Est-ce très dif­férent des méth­odes de tra­vail dans l’opéra ?

Dans le clas­sique, on n’a pas le droit de touch­er une seule note de la par­ti­tion. Ici, lors des pre­mières musi­cales, on pou­vait se per­me­t­tre de chercher : le tem­po, le pas­sage du par­lé au chan­té… Le matériel sem­ble un peu plus mal­léable, on recherche l’efficacité, la justesse de l’intention. Mais il faut aus­si savoir que cette par­ti­tion est très pro­tégée par les édi­teurs et qu’on ne peut pas se per­me­t­tre ce qu’on veut, ce qui est par­fois un peu frustrant.

Il y a un cer­tain nom­bre de dif­férences entre le film et le spec­ta­cle, n’est-ce pas ?

La plus grande dif­férence avec le film, c’est que ce dernier se con­cen­tre vrai­ment sur le trio amoureux entre le Cap­i­taine, Maria et la Baronne.
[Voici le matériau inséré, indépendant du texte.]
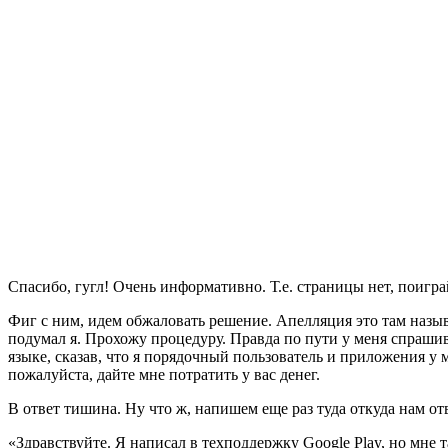
Спасибо, гугл! Очень информативно. Т.е. страницы нет, поигр
Фиг с ним, идем обжаловать решение. Апелляция это там назыв
подумал я. Прохожу процедуру. Правда по пути у меня спраш
языке, сказав, что я порядочный пользователь и приложения у 
пожалуйста, дайте мне потратить у вас денег.
В ответ тишина. Ну что ж, напишем еще раз туда откуда нам о
«Здравствуйте. Я написал в техподдержку Google Play, но мне т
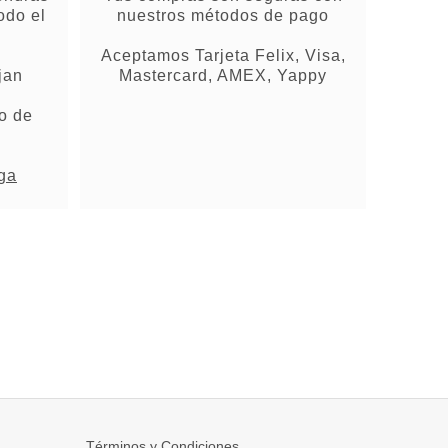
odo el
nuestros métodos de pago
Aceptamos Tarjeta Felix, Visa,
jan
Mastercard, AMEX, Yappy
o de
ega
Términos y Condiciones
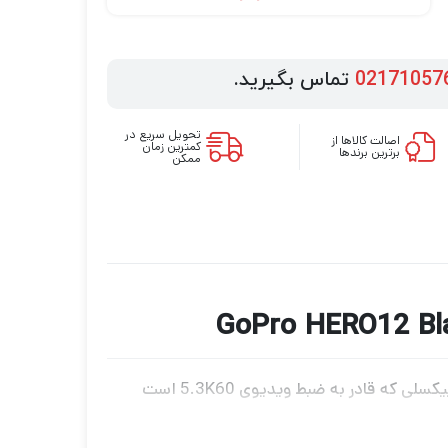
02171057
تماس بگیرید.
تحویل سریع در
اصالت کالاها از
کمترین زمان
برترین برندها
ممکن
در حالی که GoPro HERO12 Black دارای سخت‌افزاری مشابه با نسل قبلی خود است – یک سنسور تصویر 27 مگاپیکسلی که قادر به ضبط ویدیوی 5.3K60 است
– عمر باتری بهبود یافته، فناوری HyperSmooth 6.0 و افزایش قابلیت‌های بی‌سیم بلوتوث آن. حسگر تصویر می‌تواند عکس‌های 27 مگاپیکسلی RAW و همچنین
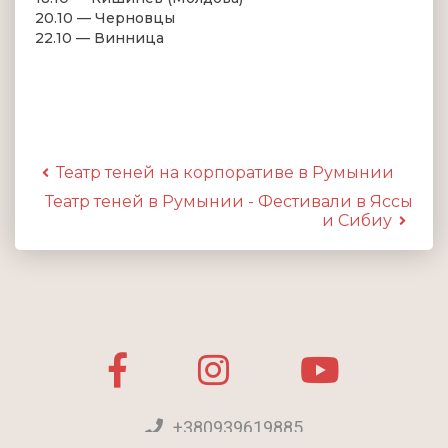
20.10 — Черновцы
22.10 — Винница
Театр теней на корпоративе в Румынии
Театр теней в Румынии - Фестивали в Яссы
и Сибиу
+380939619885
Le film est plus effi­cace en ce qui con­cerne la ten­sion amoureuse. Dans un cadre ciné­matographique, les scé­nar­istes ont bien fait de recen­tr­er l’histoire. On sent que la machine hol­ly­woo­d­i­enne a effec­tué un tra­vail d’écriture d’une pré­ci­sion et d’une effi­cac­ité remarquables.
En revanche, le traite­ment poli­tique est large­ment édul­coré dans le film et cela me con­cerne directe­ment puisque Max, qui est très effacé dans le film, joue ici le rôle de la mouche du coche et aigu­il­lonne le Cap­i­taine sur son opin­ion poli­tique. Il représente l’attitude d’une grande majorité de gens devant les Nazis : pas­sif, com­plice, pour ne pas dire col­labo. Il met en valeur la posi­tion du Cap­i­taine par rap­port au nazisme.

Quelles sont les dif­fi­cultés inhérentes à ce rôle et à cette production ?
C’est très dif­férent de ce que j’ai l’habitude de jouer. Dans la comédie musi­cale, les per­son­nages sont plus réal­istes. Dans l’opérette ou l’opéra comique, ils sont très car­ac­térisés pour ne pas dire car­i­cat­u­raux.  Ici, par exem­ple, la rela­tion entre Maria et le Cap­i­taine est une vraie his­toire. Elle est peut-être à l’eau de rose mais il faut la jouer.
Quant à Max, ce n’est pas juste un rôle de car­ac­tère. Il doit faire rire, mais sous la légèreté, il faut créer le malaise, mon­tr­er son ambiguïté et sa problématique.
Enfin, mon plus gros défi con­cerne la langue anglaise. Je suis le seul Français avec Julie [NDLR : Julie Fuchs, alter­nante dans le rôle de Maria]. J’ai déjà joué des opéras anglais mais c’est la pre­mière fois que j’ai autant de texte par­lé. C’est un vrai défi.
En tout cas, j’ai joué dans beau­coup de pièces, comme Véronique, où je n’avais qua­si­ment que du texte par­lé. Cer­tains chanteurs n’aiment pas avoir trop de dia­logues, moi j’adore ! J’aime pou­voir être ambivalent.